[Start of Attachment]

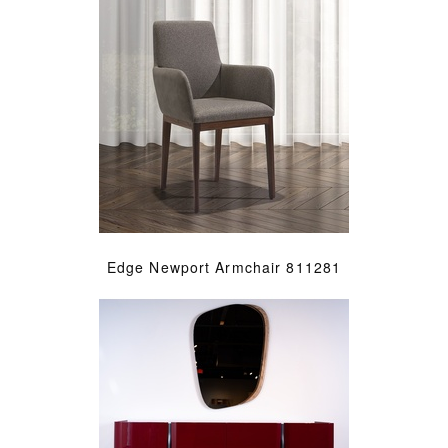
Edge Newport Armchair 811281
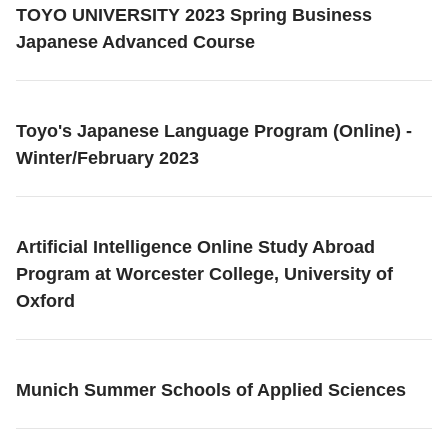
TOYO UNIVERSITY 2023 Spring Business
Japanese Advanced Course
Toyo's Japanese Language Program (Online) -
Winter/February 2023
Artificial Intelligence Online Study Abroad
Program at Worcester College, University of
Oxford
Munich Summer Schools of Applied Sciences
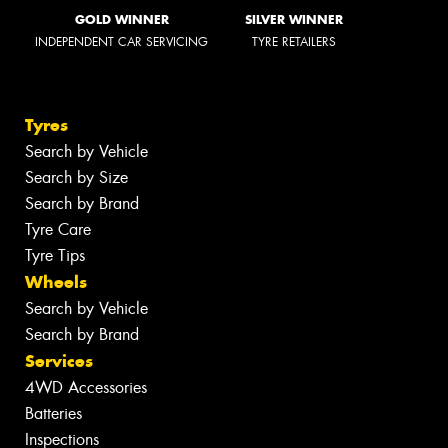
GOLD WINNER
SILVER WINNER
INDEPENDENT CAR SERVICING
TYRE RETAILERS
Tyres
Search by Vehicle
Search by Size
Search by Brand
Tyre Care
Tyre Tips
Wheels
Search by Vehicle
Search by Brand
Services
4WD Accessories
Batteries
Inspections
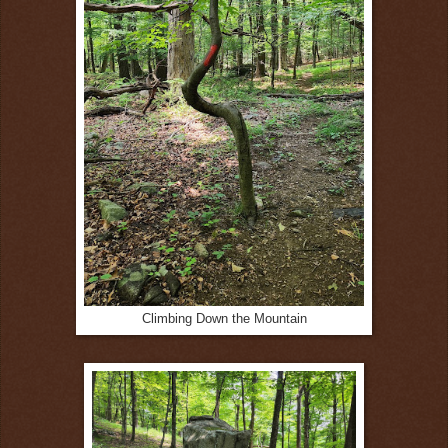
Climbing Down the Mountain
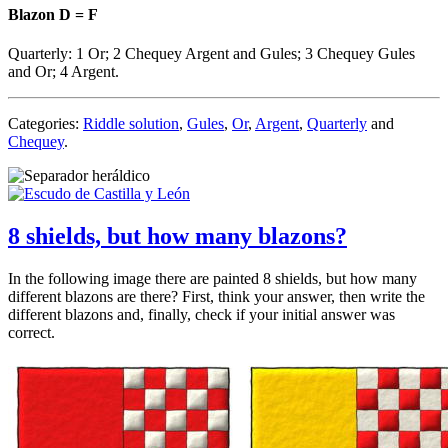
Blazon D = F
Quarterly: 1 Or; 2
Chequey Argent and Gules
; 3
Chequey Gules
and Or
; 4 Argent.
Categories:
Riddle solution
,
Gules
,
Or
,
Argent
,
Quarterly
and
Chequey
.
8 shields, but how many blazons?
In the following image there are painted 8 shields, but how many
different blazons are there? First, think your answer, then write the
different blazons and, finally, check if your initial answer was
correct.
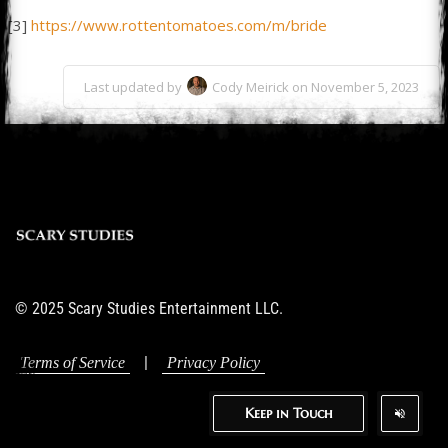
[3]
https://www.rottentomatoes.com/m/bride
Last updated by
Cody Meirick on November 5, 2023
© 2025 Scary Studies Entertainment LLC.
|
Terms of Service
Privacy Policy
Keep in Touch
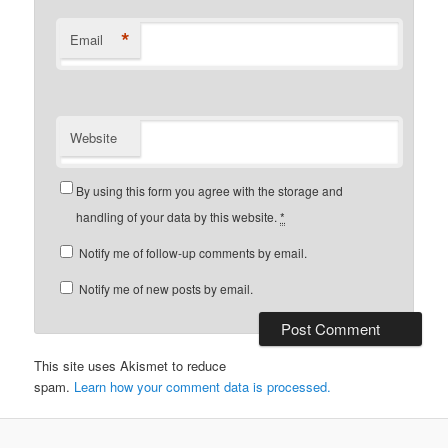
*
Email
Website
By using this form you agree with the storage and
handling of your data by this website.
*
Notify me of follow-up comments by email.
Notify me of new posts by email.
This site uses Akismet to reduce
spam.
Learn how your comment data is processed.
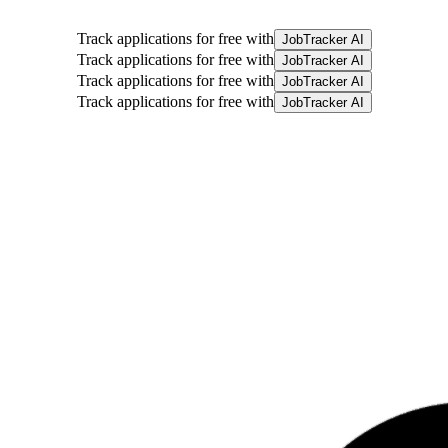
Track applications for free with
JobTracker AI
Track applications for free with
JobTracker AI
Track applications for free with
JobTracker AI
Track applications for free with
JobTracker AI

[End of Attachment]

[DESCRIPTION OF THE TASK] Rewrite the item lines as a Markdown table with the columns Row and Text, starting at the line containing "TOYO UNIVERSITY 2023 Spring Business" and ending at the line containing "Climbing Down the Mountain". Number each line, skip blank lines, and leave the pictures out.

[ANSWER FOR THE TASK]
| Row | Text |
|---|---|
| 1 | TOYO UNIVERSITY 2023 Spring Business |
| 2 | Japanese Advanced Course |
| 3 | Toyo's Japanese Language Program (Online) - |
| 4 | Winter/February 2023 |
| 5 | Artificial Intelligence Online Study Abroad |
| 6 | Program at Worcester College, University of |
| 7 | Oxford |
| 8 | Munich Summer Schools of Applied Sciences |
| 9 | GOLD WINNER |
| 10 | SILVER WINNER |
| 11 | INDEPENDENT CAR SERVICING |
| 12 | TYRE RETAILERS |
| 13 | Tyres |
| 14 | Search by Vehicle |
| 15 | Search by Size |
| 16 | Search by Brand |
| 17 | Tyre Care |
| 18 | Tyre Tips |
| 19 | Wheels |
| 20 | Search by Vehicle |
| 21 | Search by Brand |
| 22 | Services |
| 23 | 4WD Accessories |
| 24 | Batteries |
| 25 | Inspections |
| 26 | Climbing Down the Mountain |